What is required:
Set down every record below exactly as it stands, with the pictures omitted.
Recorded information Start Marker
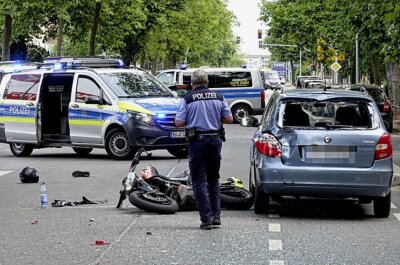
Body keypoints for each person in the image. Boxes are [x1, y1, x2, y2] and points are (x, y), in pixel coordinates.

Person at [175, 69, 233, 230]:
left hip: (197, 142)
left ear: (192, 83)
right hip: (215, 141)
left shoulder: (187, 99)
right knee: (213, 179)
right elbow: (229, 118)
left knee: (199, 181)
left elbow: (179, 122)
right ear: (207, 82)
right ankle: (216, 217)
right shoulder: (218, 97)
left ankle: (206, 219)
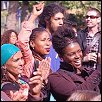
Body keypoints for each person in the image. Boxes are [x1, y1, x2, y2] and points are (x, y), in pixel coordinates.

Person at [47, 26, 101, 101]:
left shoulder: (88, 72)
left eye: (79, 51)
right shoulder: (55, 77)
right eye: (71, 54)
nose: (78, 56)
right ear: (61, 56)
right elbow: (77, 95)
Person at [16, 2, 52, 101]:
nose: (48, 44)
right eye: (43, 40)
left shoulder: (45, 60)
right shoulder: (29, 60)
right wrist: (34, 16)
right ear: (32, 44)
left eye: (49, 40)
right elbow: (22, 41)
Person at [38, 3, 66, 72]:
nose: (61, 22)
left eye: (62, 19)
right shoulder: (38, 38)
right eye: (57, 19)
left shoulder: (62, 39)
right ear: (47, 20)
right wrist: (33, 16)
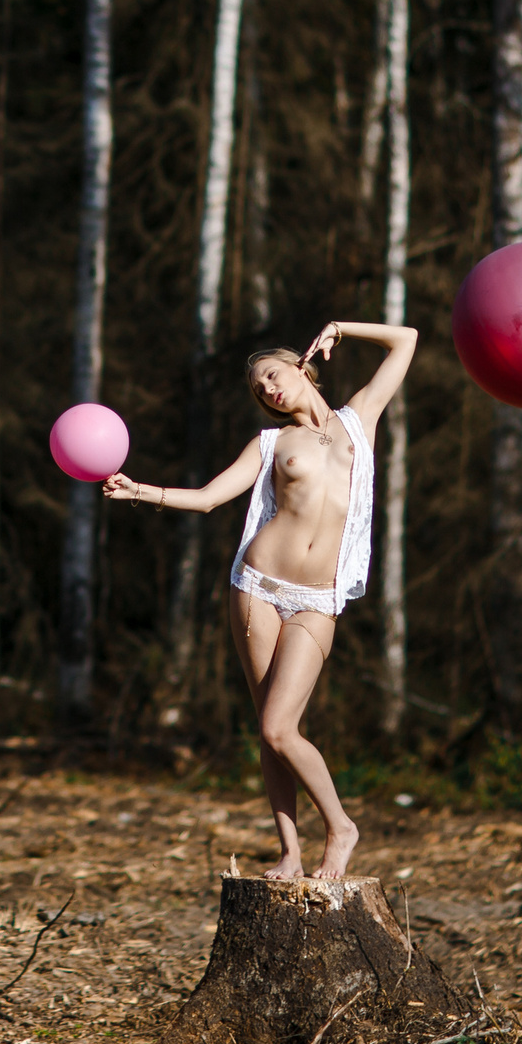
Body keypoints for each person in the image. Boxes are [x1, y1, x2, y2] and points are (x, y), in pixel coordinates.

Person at [103, 320, 418, 881]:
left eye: (272, 375)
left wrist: (342, 328)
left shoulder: (358, 419)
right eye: (259, 388)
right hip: (258, 587)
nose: (268, 390)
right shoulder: (271, 442)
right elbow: (206, 500)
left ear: (302, 365)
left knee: (281, 726)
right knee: (270, 729)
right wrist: (140, 491)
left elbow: (408, 338)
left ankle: (342, 828)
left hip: (318, 597)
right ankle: (291, 853)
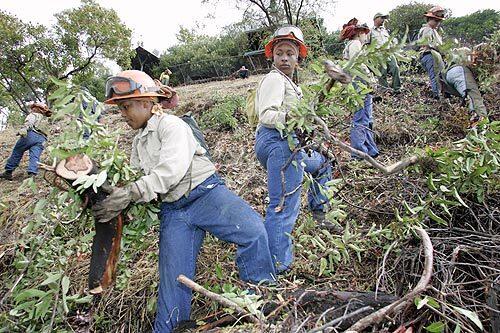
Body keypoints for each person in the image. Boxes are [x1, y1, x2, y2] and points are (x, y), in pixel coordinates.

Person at [93, 70, 276, 332]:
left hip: (206, 194)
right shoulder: (138, 143)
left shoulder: (172, 126)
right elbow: (140, 181)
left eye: (126, 107)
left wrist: (130, 193)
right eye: (121, 108)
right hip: (174, 211)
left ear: (146, 102)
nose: (123, 114)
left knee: (253, 232)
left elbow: (169, 172)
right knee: (173, 281)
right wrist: (115, 195)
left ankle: (263, 303)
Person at [254, 26, 333, 273]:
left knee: (322, 163)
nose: (285, 58)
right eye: (280, 53)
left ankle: (320, 214)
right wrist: (295, 117)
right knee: (283, 204)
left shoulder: (291, 83)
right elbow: (267, 115)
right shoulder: (274, 79)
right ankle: (277, 265)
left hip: (291, 144)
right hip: (276, 143)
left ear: (298, 57)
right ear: (272, 56)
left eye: (290, 53)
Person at [340, 18, 379, 159]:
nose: (366, 36)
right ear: (359, 33)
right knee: (361, 118)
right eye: (364, 33)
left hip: (356, 84)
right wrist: (370, 79)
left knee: (366, 118)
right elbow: (359, 65)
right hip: (360, 84)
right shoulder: (355, 44)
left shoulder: (350, 45)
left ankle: (370, 150)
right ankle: (358, 153)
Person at [0, 102, 52, 181]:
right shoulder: (46, 120)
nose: (32, 109)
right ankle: (32, 174)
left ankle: (8, 172)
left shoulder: (34, 115)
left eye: (34, 107)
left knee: (17, 151)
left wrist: (23, 130)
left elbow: (29, 123)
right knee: (35, 156)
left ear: (38, 109)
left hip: (31, 135)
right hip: (42, 139)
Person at [439, 46, 488, 124]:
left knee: (466, 95)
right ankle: (481, 121)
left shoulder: (454, 57)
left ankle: (472, 119)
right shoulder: (466, 52)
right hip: (459, 71)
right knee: (473, 94)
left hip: (448, 77)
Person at [418, 6, 446, 99]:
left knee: (440, 75)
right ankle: (437, 96)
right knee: (435, 76)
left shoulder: (434, 31)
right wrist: (441, 48)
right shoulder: (427, 29)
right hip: (429, 55)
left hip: (435, 55)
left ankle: (441, 93)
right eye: (436, 21)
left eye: (439, 21)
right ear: (430, 19)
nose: (438, 23)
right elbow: (428, 43)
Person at [369, 13, 401, 93]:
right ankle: (384, 90)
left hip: (389, 53)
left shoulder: (385, 30)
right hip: (378, 55)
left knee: (395, 68)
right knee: (382, 73)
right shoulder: (370, 32)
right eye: (381, 18)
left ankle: (397, 88)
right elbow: (367, 44)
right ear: (375, 19)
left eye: (384, 18)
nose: (383, 20)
Recorded information End Marker
Solution to the problem:
Body keypoints for each person in the image. Boxes are [x1, y1, x2, y2] and points are (x, y), in pixel coordinates.

Person at [175, 69, 233, 230]:
left hip: (197, 142)
left ear: (192, 83)
right hip: (215, 141)
left shoulder: (187, 99)
right knee: (213, 179)
right elbow: (229, 118)
left knee: (199, 181)
left elbow: (179, 122)
right ear: (207, 82)
right ankle: (216, 217)
right shoulder: (218, 97)
left ankle: (206, 219)
Body keypoints for each person in the image. Boxes are [x1, y1, x2, y2] and points are (x, y), in pixel coordinates.

Person at [47, 26, 101, 101]:
left shoulder: (88, 72)
left eye: (79, 51)
right shoulder: (55, 77)
right eye: (71, 54)
nose: (78, 56)
right ear: (61, 56)
right elbow: (77, 95)
Person at [16, 2, 52, 101]:
nose: (48, 44)
right eye: (43, 40)
left shoulder: (45, 60)
right shoulder: (29, 60)
right wrist: (34, 16)
right ear: (32, 44)
left eye: (49, 40)
right elbow: (22, 41)
Person at [38, 3, 66, 72]:
nose: (61, 22)
left eye: (62, 19)
right shoulder: (38, 38)
right eye: (57, 19)
left shoulder: (62, 39)
right ear: (47, 20)
right wrist: (33, 16)
Body keypoints for each person in the image. Boxes are [x1, y1, x2, y2] and points are (x, y), in pixel coordinates.

Person at [103, 320, 418, 881]:
left eye: (272, 375)
left wrist: (342, 328)
left shoulder: (358, 419)
right eye: (259, 388)
right hip: (258, 587)
nose: (268, 390)
right shoulder: (271, 442)
right elbow: (206, 500)
left ear: (302, 365)
left knee: (281, 726)
right knee: (270, 729)
right wrist: (140, 491)
left elbow: (408, 338)
left ankle: (342, 828)
left hip: (318, 597)
right ankle: (291, 853)
Body keypoints for each person in the image. Boxes are [x1, y1, x2, y2] and points are (x, y), in pixel coordinates.

Person at [93, 70, 276, 332]:
left hip: (206, 194)
right shoulder: (138, 143)
left shoulder: (172, 126)
right elbow: (140, 181)
left eye: (126, 107)
left wrist: (130, 193)
right eye: (121, 108)
right hip: (174, 211)
left ear: (146, 102)
nose: (123, 114)
left knee: (253, 232)
left elbow: (169, 172)
right knee: (173, 281)
right wrist: (115, 195)
left ankle: (263, 303)
Person at [254, 26, 333, 273]:
left knee: (322, 163)
nose: (285, 58)
right eye: (280, 53)
left ankle: (320, 214)
right wrist: (295, 117)
right knee: (283, 204)
left shoulder: (291, 83)
right elbow: (267, 115)
right shoulder: (274, 79)
right ankle: (277, 265)
left hip: (291, 144)
right hip: (276, 143)
left ear: (298, 57)
right ear: (272, 56)
left eye: (290, 53)
Person at [340, 18, 379, 159]:
nose: (366, 36)
right ear: (359, 33)
right knee: (361, 118)
right eye: (364, 33)
left hip: (356, 84)
right wrist: (370, 79)
left knee: (366, 118)
right elbow: (359, 65)
right hip: (360, 84)
right shoulder: (355, 44)
left shoulder: (350, 45)
left ankle: (370, 150)
right ankle: (358, 153)
Person at [0, 102, 52, 181]:
right shoulder: (46, 120)
nose: (32, 109)
right ankle: (32, 174)
left ankle: (8, 172)
left shoulder: (34, 115)
left eye: (34, 107)
left knee: (17, 151)
left wrist: (23, 130)
left elbow: (29, 123)
right knee: (35, 156)
left ear: (38, 109)
left hip: (31, 135)
right hip: (42, 139)
Person at [439, 46, 488, 124]:
left knee: (466, 95)
right ankle: (481, 121)
left shoulder: (454, 57)
left ankle: (472, 119)
right shoulder: (466, 52)
right hip: (459, 71)
right knee: (473, 94)
left hip: (448, 77)
Person at [418, 6, 446, 99]:
left knee: (440, 75)
right ankle: (437, 96)
right knee: (435, 76)
left shoulder: (434, 31)
right wrist: (441, 48)
right shoulder: (427, 29)
right hip: (429, 55)
left hip: (435, 55)
left ankle: (441, 93)
right eye: (436, 21)
left eye: (439, 21)
right ear: (430, 19)
nose: (438, 23)
right elbow: (428, 43)
Person at [369, 13, 401, 93]:
right ankle: (384, 90)
left hip: (389, 53)
left shoulder: (385, 30)
right hip: (378, 55)
left knee: (395, 68)
right knee: (382, 73)
right shoulder: (370, 32)
right eye: (381, 18)
left ankle: (397, 88)
right elbow: (367, 44)
right ear: (375, 19)
left eye: (384, 18)
nose: (383, 20)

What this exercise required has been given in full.